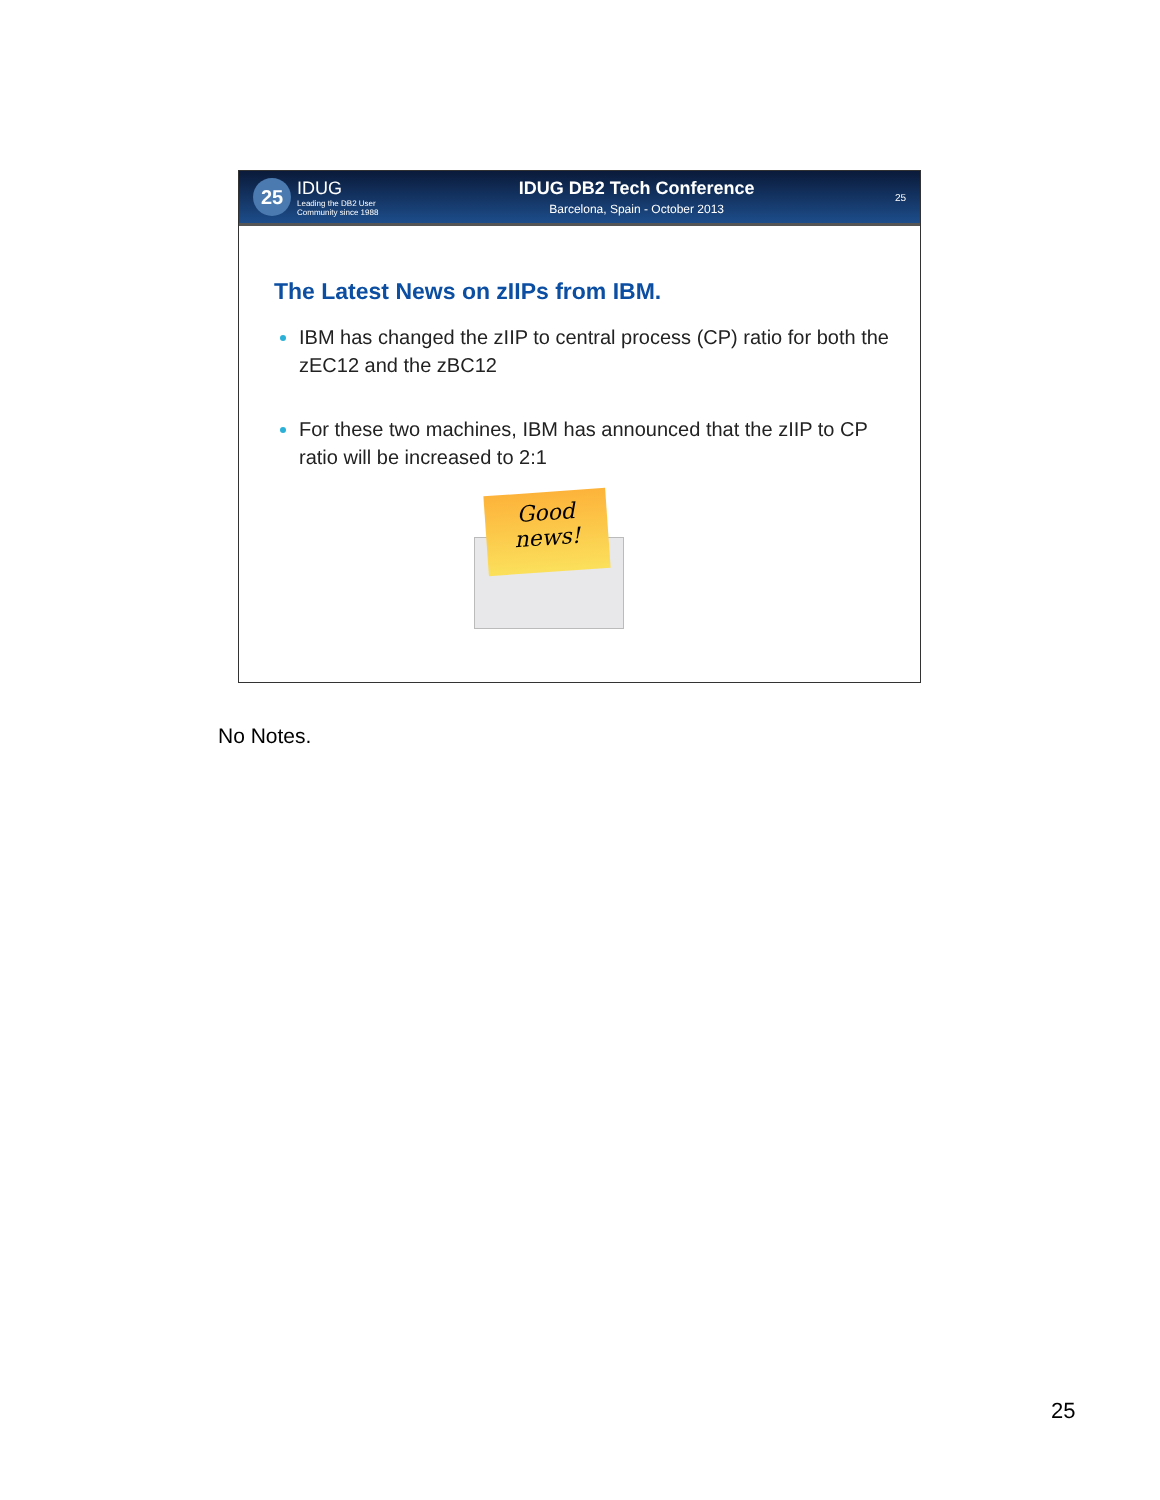25
IDUG
Leading the DB2 User
Community since 1988
IDUG DB2 Tech Conference
Barcelona, Spain - October 2013
25
The Latest News on zIIPs from IBM.
IBM has changed the zIIP to central process (CP) ratio for both the zEC12 and the zBC12
For these two machines, IBM has announced that the zIIP to CP ratio will be increased to 2:1
Good
news!
No Notes.
25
----------------------------------------
→ **Required work**: Report all lines of the data that include the word "ratio".

→ **Written solution**:
IBM has changed the zIIP to central process (CP) ratio for both the zEC12 and the zBC12
For these two machines, IBM has announced that the zIIP to CP ratio will be increased to 2:1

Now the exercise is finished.